My previous question regarding specs on ballasts, wrote incorrect ,sorry
it was a 4' T12 F40 bulbs....


----------



## Dennis Alwon (May 9, 2009)

bump


----------



## knowshorts (Jan 9, 2009)

Did you follow the wiring diagram?

It's time to ditch the T12s and upgrade to at least T8 technology.


----------



## mechtech (Feb 16, 2012)

*reply to post,Alternative ballasts by boss,*

Yeah thats the most obvious,wiring has not changed. Only the ballasts.Also I have no choice in the matter as what to use. An old guy whos been there for a while calls the shots from his desk. My boss listens to him. I tried a used ballast with same rating as previous one and it worked fine.Then put it back in the other light fixture it came from. Like I said the only thing different is the ballast. And the bulbs.Why do I get 220 across the light inserts.
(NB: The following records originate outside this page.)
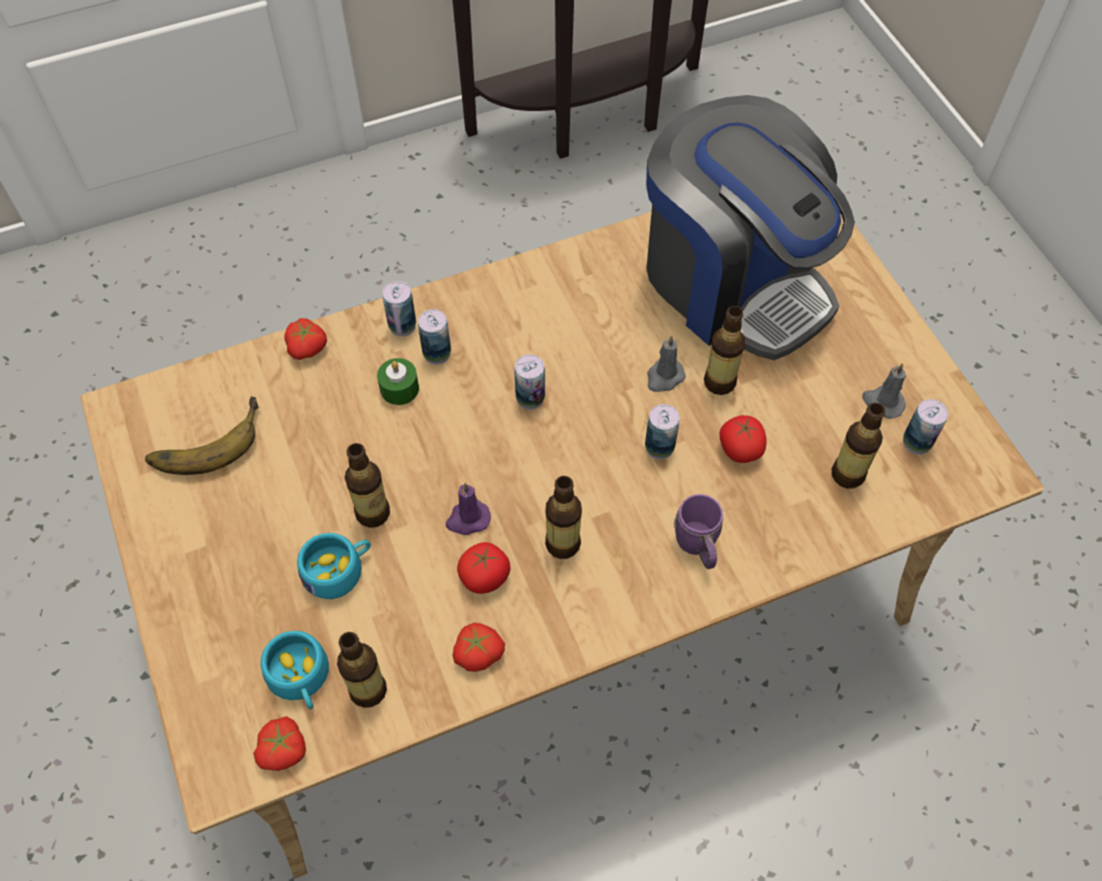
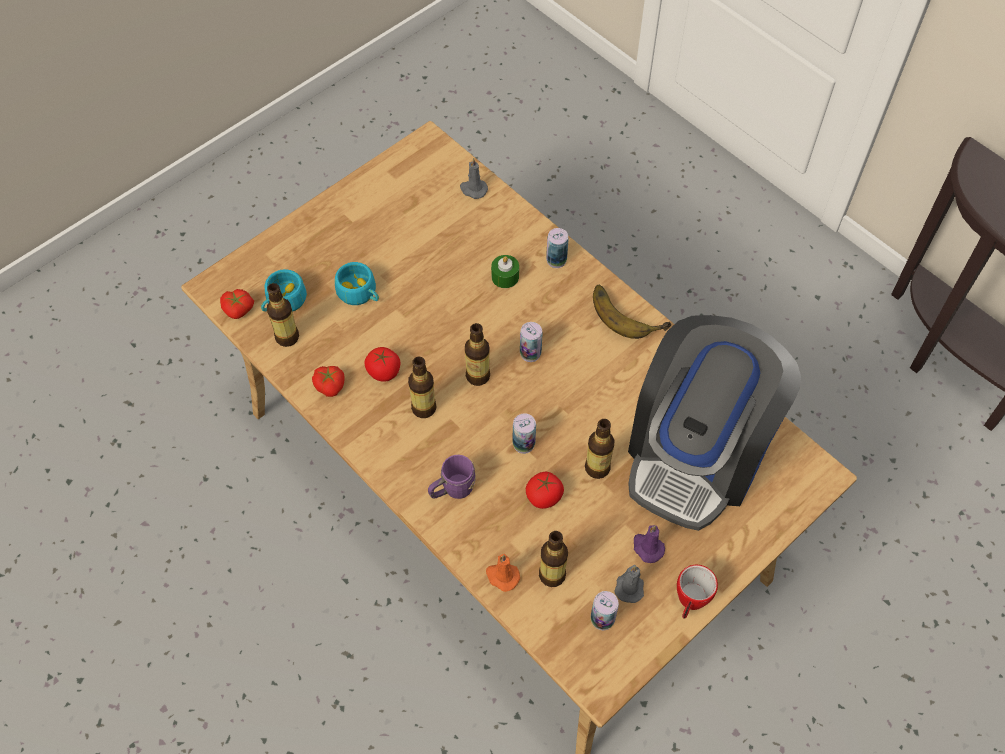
camera: 70 degrees right, 0 degrees up
(205, 439) = (423, 192): banana -> banana (628, 312)
(308, 347) = (515, 216): tomato -> none
(373, 513) = (406, 296): bottle -> bottle (478, 376)
(437, 353) = (542, 287): can -> none
(467, 519) = (421, 348): purple candle -> purple candle (647, 547)
(664, 377) = (585, 430): grey candle -> grey candle (473, 189)
(835, 528) = (502, 576): none -> orange candle
(916, 353) = (690, 602): none -> mug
When wiring is the same as the rest of the fixtures,even the other ballasts from the other fixtures work fine.


----------



## Service Call (Jul 9, 2011)

You probably have electronic ballasts and there not wired correctly.


----------



## noarcflash (Sep 14, 2011)

Stop playing with T12's. total waste of time and money.


----------



## mechtech (Feb 16, 2012)

*T12 Ballast*

I agree,waste of time. Like I said I have no say in the matter. How ever he finally bought me what I asked for.Now fixture works fine. Thank you for your input,all.


----------